What to work on ▸ Below are some records. Repeat exactly the lines from the one containing "index pip: (139, 125)" through the final line.

--- Material supplied Enclosed Below ---

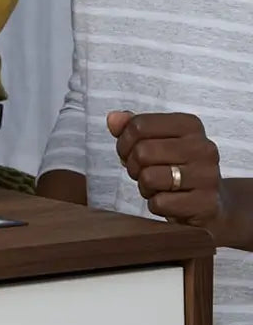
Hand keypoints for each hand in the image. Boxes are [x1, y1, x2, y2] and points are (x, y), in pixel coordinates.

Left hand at [107, 110, 225, 233]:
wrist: (210, 202)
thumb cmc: (175, 166)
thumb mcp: (155, 141)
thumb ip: (131, 127)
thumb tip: (113, 118)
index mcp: (190, 125)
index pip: (139, 125)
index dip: (124, 142)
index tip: (131, 152)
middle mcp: (203, 147)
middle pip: (142, 151)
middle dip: (133, 166)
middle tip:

--- End of Enclosed Material supplied ---

Task response ▸
index pip: (139, 125)
index dip: (124, 142)
index tip: (131, 152)
middle mcp: (203, 147)
middle pip: (142, 151)
middle dip: (133, 166)
middle tip:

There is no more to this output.